#### DATA SHOWN

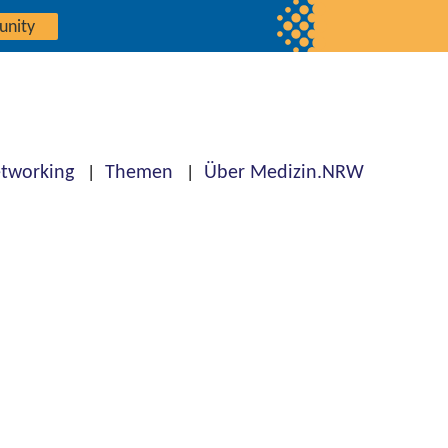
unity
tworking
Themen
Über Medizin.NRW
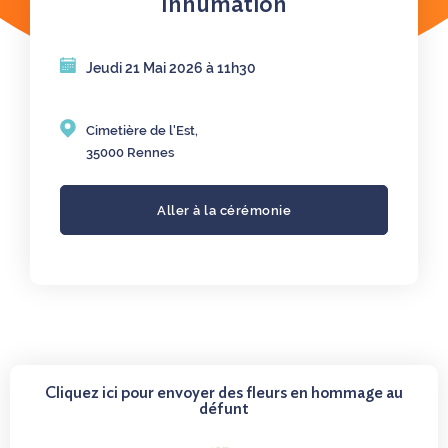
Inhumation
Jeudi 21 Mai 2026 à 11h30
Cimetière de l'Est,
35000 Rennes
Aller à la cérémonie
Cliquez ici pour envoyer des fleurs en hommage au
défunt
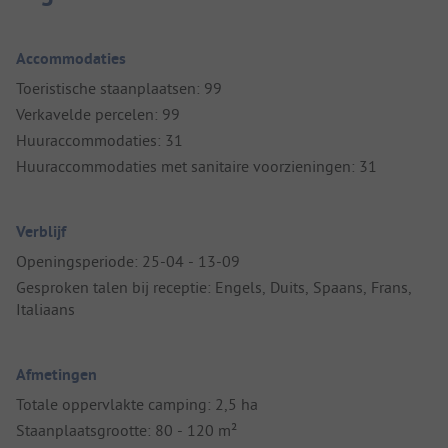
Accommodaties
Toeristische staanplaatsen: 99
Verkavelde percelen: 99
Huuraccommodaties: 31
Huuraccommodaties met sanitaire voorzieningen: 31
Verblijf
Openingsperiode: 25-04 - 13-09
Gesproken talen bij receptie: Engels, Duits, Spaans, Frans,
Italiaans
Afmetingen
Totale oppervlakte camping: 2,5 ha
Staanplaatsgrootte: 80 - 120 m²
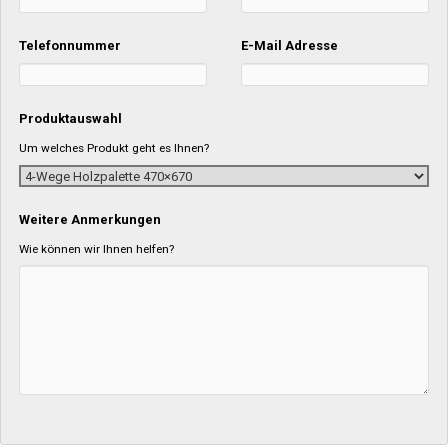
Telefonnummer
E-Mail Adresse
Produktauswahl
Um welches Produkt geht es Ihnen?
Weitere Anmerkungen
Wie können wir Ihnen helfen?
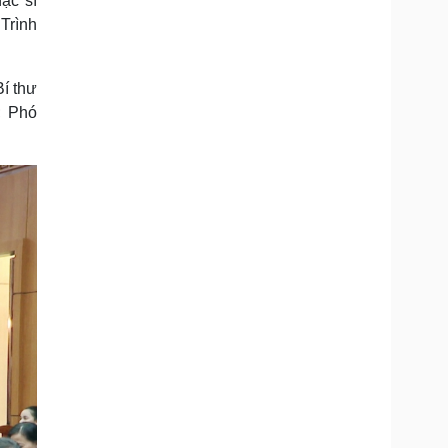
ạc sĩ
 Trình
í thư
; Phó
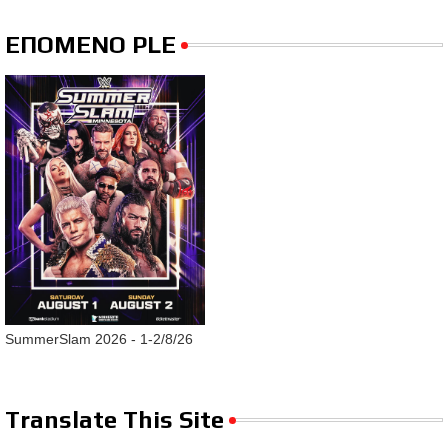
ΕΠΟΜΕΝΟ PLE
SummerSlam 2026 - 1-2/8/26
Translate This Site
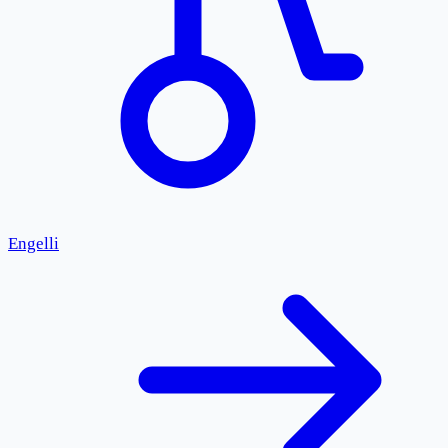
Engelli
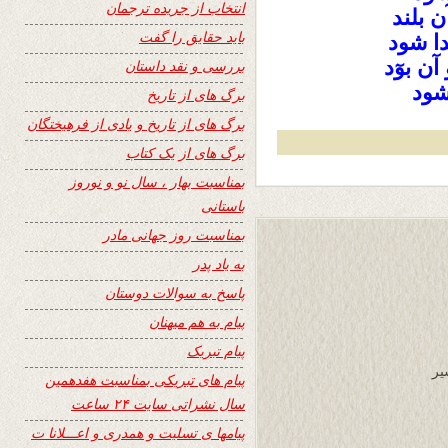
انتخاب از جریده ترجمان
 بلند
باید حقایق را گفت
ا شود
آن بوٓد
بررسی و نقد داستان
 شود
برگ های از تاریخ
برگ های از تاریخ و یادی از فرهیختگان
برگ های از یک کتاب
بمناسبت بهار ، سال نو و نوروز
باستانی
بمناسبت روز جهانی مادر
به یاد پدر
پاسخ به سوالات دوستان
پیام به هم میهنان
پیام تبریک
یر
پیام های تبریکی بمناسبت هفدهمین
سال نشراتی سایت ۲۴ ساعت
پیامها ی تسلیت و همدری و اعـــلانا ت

#### WORK REQUEST
Collect each line of the entries that has the word "تاریخ", copying it in full.

#### YOUR SOLUTION
برگ های از تاریخ
برگ های از تاریخ و یادی از فرهیختگان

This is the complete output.